— Дочка, да как смириться-то? Спать не могу, есть не могу. Жить не могу.
Иннокентий Игнатьевич закрыл лицо руками.
— Надо жить, дед, надо. Не греши перед богом. Еще жалобы писать будешь?
— Нет, дочка, больше не буду. И министру своему скажи, что больше не буду писать жалобы.
— А, — засмеялась я, взглянув на Линчука, — министр, он — высоко и далеко, в Москве. Иннокентий Игнатьевич, — наконец-то мне удалось выговорить отчество с первого раза, — если будет невмоготу, пишите хоть в Организацию Объединенных Наций. Вот вам мой телефон, звоните или сразу приезжайте в управление. Только не мучайте себя. Вы и так сделали все, что могли.
В машине мы ехали молча, тихо ненавидя друг друга. Линчук пытался спать. Он удобно устроился на заднем сиденье. Гаишник (второй был отправлен в Питер в день прибытия) тоже молчал, злясь на нас с Мишей, на погоду, на убогую зарплату и вообще на жизнь.
Я молчала. Я испытывала комплекс вины перед Игорем и Иннокентием Игнатьевичем. Закрыв глаза, я занялась подсчетом своих земных грехов. Вот и прибавила себе еще два греха, вовек их не замолить, по крайней мере в этой жизни.

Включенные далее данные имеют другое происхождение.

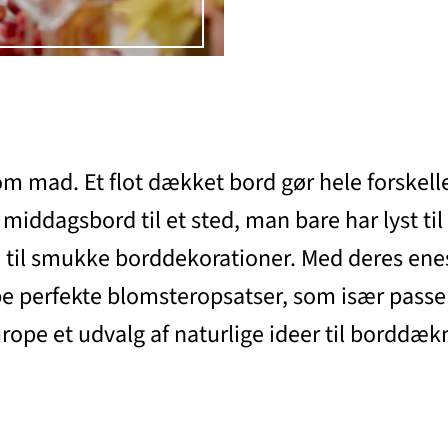
om mad. Et flot dækket bord gør hele forskelle
 middagsbord til et sted, man bare har lyst ti
te til smukke borddekorationer. Med deres ene
 perfekte blomsteropsatser, som især passer 
Europe et udvalg af naturlige ideer til borddæ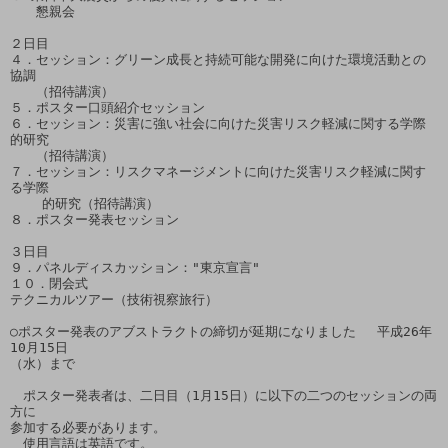
　　懇親会

２日目

４．セッション：グリーン成長と持続可能な開発に向けた環境活動との
協調

　　（招待講演） 

５．ポスター口頭紹介セッション

６．セッション：災害に強い社会に向けた災害リスク軽減に関する学際
的研究

　　（招待講演）

７．セッション：リスクマネージメントに向けた災害リスク軽減に関す
る学際

    的研究（招待講演）

８．ポスター発表セッション

３日目

９．パネルディスカッション："東京宣言"

１０．閉会式

テクニカルツアー（技術視察旅行）

○ポスター発表のアブストラクトの締切が延期になりました 　平成26年
10月15日

（水）まで

　ポスター発表者は、二日目（1月15日）に以下の二つのセッションの両
方に

参加する必要があります。

　使用言語は英語です。
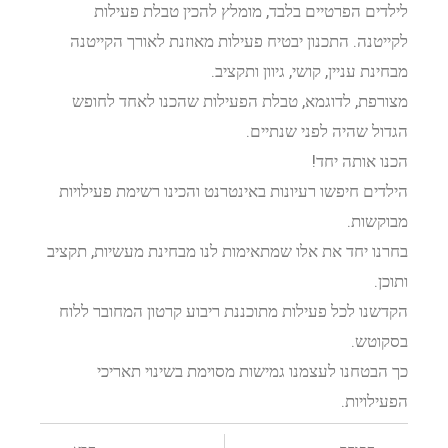
לילדים הפרטיים בלבד, מומלץ להכין טבלת פעילות
לקייטנה. התכנון יבטיח פעילות מאוזנת לאורך הקייטנה
מבחינת עניין, קושי, גיוון ותקציב.
מצורפת, לדוגמא, טבלת הפעילות שהכנו לאחד לחופש
הגדול שהיה לפני שנתיים.
הכנו אותה יחד!
הילדים חיפשו רעיונות באינטרנט והכינו רשימת פעילויות
מבוקשות.
בחרנו יחד את אלו שמתאימות לנו מבחינת מעשיות, תקציב
ותוכן.
הקדשנו לכל פעילות מתוכננת ריבוע קרטון המחובר ללוח
בסקוטש.
כך הבטחנו לעצמנו גמישות מסוימת בשינוי תאריכי
הפעילויות.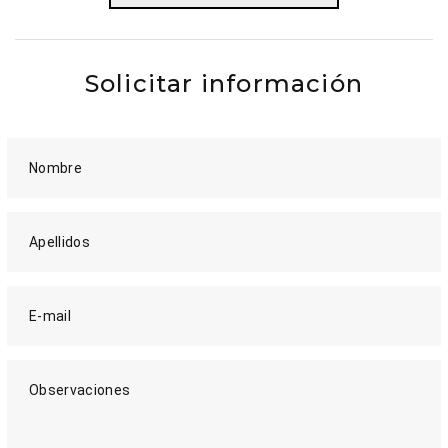
Solicitar información
Nombre
Apellidos
E-mail
Observaciones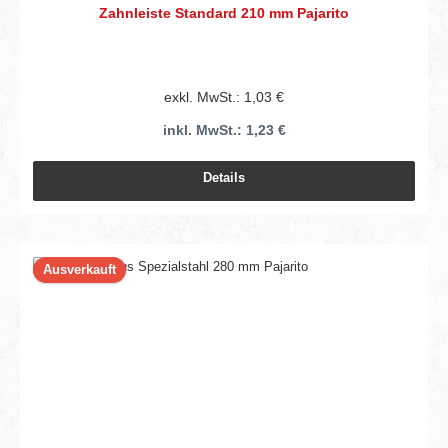
Zahnleiste Standard 210 mm Pajarito
exkl. MwSt.: 1,03 €
inkl. MwSt.: 1,23 €
Details
Ausverkauft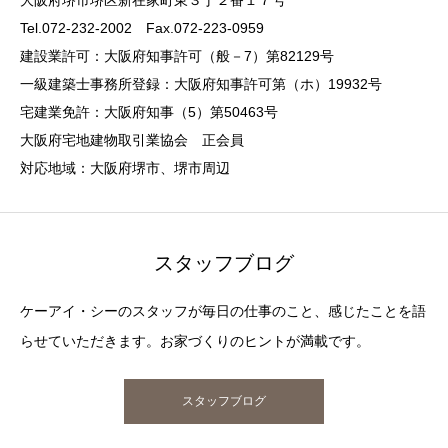
大阪府堺市堺区新在家町東３丁２番１７号
Tel.072-232-2002 Fax.072-223-0959
建設業許可：大阪府知事許可（般－7）第82129号
一級建築士事務所登録：大阪府知事許可第（ホ）19932号
宅建業免許：大阪府知事（5）第50463号
大阪府宅地建物取引業協会 正会員
対応地域：大阪府堺市、堺市周辺
スタッフブログ
ケーアイ・シーのスタッフが毎日の仕事のこと、感じたことを語
らせていただきます。お家づくりのヒントが満載です。
スタッフブログ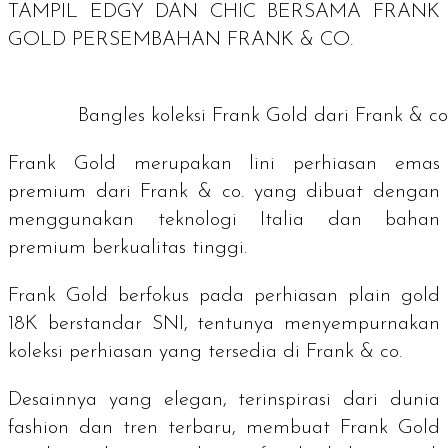
TAMPIL
EDGY
DAN
CHIC
BERSAMA FRANK
GOLD PERSEMBAHAN FRANK & CO.
Bangles
koleksi Frank Gold dari Frank & co
Frank Gold merupakan lini perhiasan emas
premium dari Frank & co. yang dibuat dengan
menggunakan teknologi Italia dan bahan
premium berkualitas tinggi.
Frank Gold berfokus pada perhiasan
plain gold
18K berstandar SNI, tentunya menyempurnakan
koleksi perhiasan yang tersedia di Frank & co.
Desainnya yang elegan, terinspirasi dari dunia
fashion dan tren terbaru, membuat Frank Gold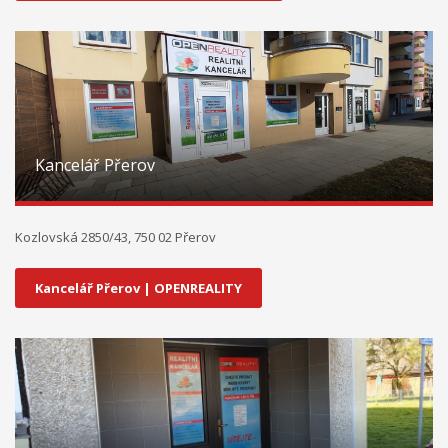
Kancelář Přerov
Kozlovská 2850/43, 750 02 Přerov
Kancelář Přerov | OPENREALITY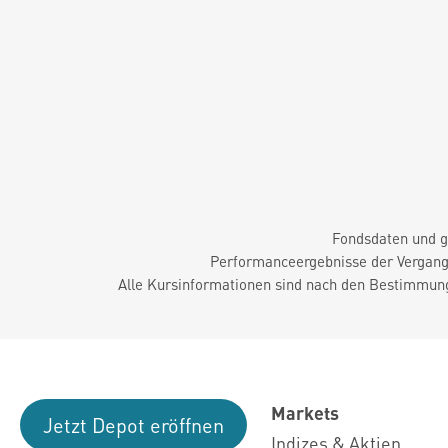
Fondsdaten und g
Performanceergebnisse der Vergange
Alle Kursinformationen sind nach den Bestimmung
Markets
Jetzt Depot eröffnen
Indizes & Aktien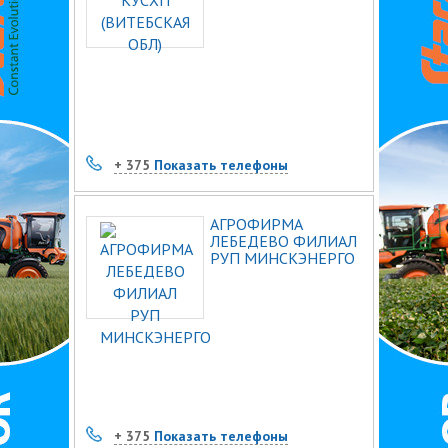
+ 375
Показать телефоны
АГРОФИРМА
ЛЕБЕДЕВО ФИЛИАЛ
РУП МИНСКЭНЕРГО
+ 375
Показать телефоны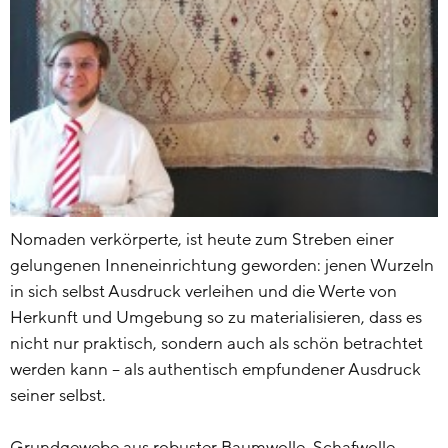
Nomaden verkörperte, ist heute zum Streben einer
gelungenen Inneneinrichtung geworden: jenen Wurzeln
in sich selbst Ausdruck verleihen und die Werte von
Herkunft und Umgebung so zu materialisieren, dass es
nicht nur praktisch, sondern auch als schön betrachtet
werden kann – als authentisch empfundener Ausdruck
seiner selbst.
Grundgewebe aus robuster Baumwolle, Schafwolle,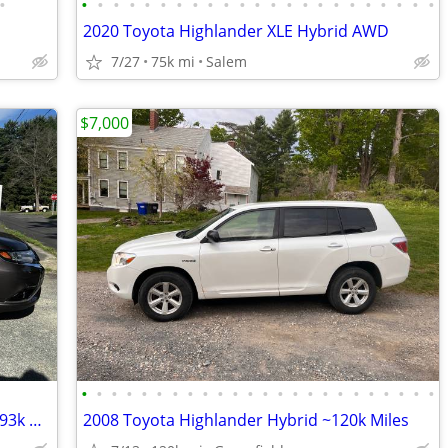
•
•
•
•
•
•
•
•
•
•
•
•
•
•
•
•
•
•
•
•
•
•
•
•
2020 Toyota Highlander XLE Hybrid AWD
7/27
75k mi
Salem
$7,000
•
•
•
•
•
•
•
•
•
•
•
•
•
•
•
•
•
•
•
•
•
•
•
•
2018 Mitsubishi Outlander PHEV AWD - 93k Miles - One Owner
2008 Toyota Highlander Hybrid ~120k Miles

Грехи повиснут на мне, как медали. Грехи вместо награды! Ужаснувшись от количества обиженных мною людей, я покраснела и разозлилась. В моем далеко не невинном возрасте я не утратила способности краснеть, особенно при воспоминании о грехах, как явных, так и мнимых.
Пришлось выстраивать другую схему житейских отношений — к примеру, я спасла Игоря от ложных обвинений, а Иннокентию Игнатьевичу придала мужества в его горе. Грехи сразу утратили остроту, в таком восприятии они выглядели не грехами, а чем-то иным, вроде спасения душ утопающих.
В роли спасителя человечества я понравилась себе гораздо больше, чем в греховном обличье. Сразу успокоилась и уснула. И ничего мне не приснилось.
Стол Юрия Григорьевича пугал своей пустотой. Наверное, начальник задерживался на утреннем оперативном совещании. Я уселась за компьютер и долго возилась с какими-то бумагами.
Наконец-то включила монитор и увидела неоконченный доклад.
Доклад застыл посередине. Как желейная масса. Без меня он почему-то не увеличился в объеме, оставаясь в прежнем состоянии. Буквы сливались в сплошную строку с мерцающими точками. Моя голова зазвенела от пустоты. Совсем как начальнический стол.
— Гюзель Аркадьевна, объявляю вам взыскание, — громогласно заявил Юрий Григорьевич, влетая в кабинет. — Почему не позвонили, не доложили о результатах? Я готов выслушать ваши объяснения.
Объяснять мне было нечего. Я толком не выполнила задание. Чем нарушила субординацию. Уткнувшись в монитор, я соображала, что бы такое сморозить.
Рапорт о проделанной работе лежал у Юрия Григорьевича на столе. Он несколько раз прочитал его и негромко сказал:
— Жаль, что вы ничего не сделали. Я был уверен, что вы справитесь.
«Почему он так хочет выслужиться? Неужели доклад министру для него так важен? Ведь дело выеденного яйца не стоит», — думала я, злясь на Юрия Григорьевича.
— На трассе произошло самое тривиальное ДТП. Товарищ полковник, почему вы так уверены, что гибель Сухинина имеет криминальную окраску?
— Это вы мне должны объяснить! Каким образом записка с трупа попадает в руки деду? Вы не выполнили задание! Срочно распечатайте докладную записку.
— Она не готова, — сказала я.
Вместо слов из меня вылетел какой-то шелест. Или лепет. Детский лепет.
— Меня это не интересует. Через полчаса я должен отнести доклад на ознакомление к генералу.
— Я не успею.
Вместо нормальных слов из меня вырывалось занудное нытье.
— Меня это не касается. Доклад должен быть у меня на столе через полчаса. — Юрий Григорьевич погрузился в работу.
В кабинете наступила мертвая тишина, прерываемая монотонным гуденьем монитора.
Осталось тихо выматериться и приняться за работу.
После переезда в новое здание нашему отделу досталось несколько помещений. Все кабинеты были пустынно-огромные, холодные и какие-то нежилые. Пришлось срочно обживать новое место. После новоселья кабинеты стали родными. Личный состав отдела разместился с особым шиком, совсем как в полиции Соединенных Штатов, отгородившись друг от друга мониторами и экранами.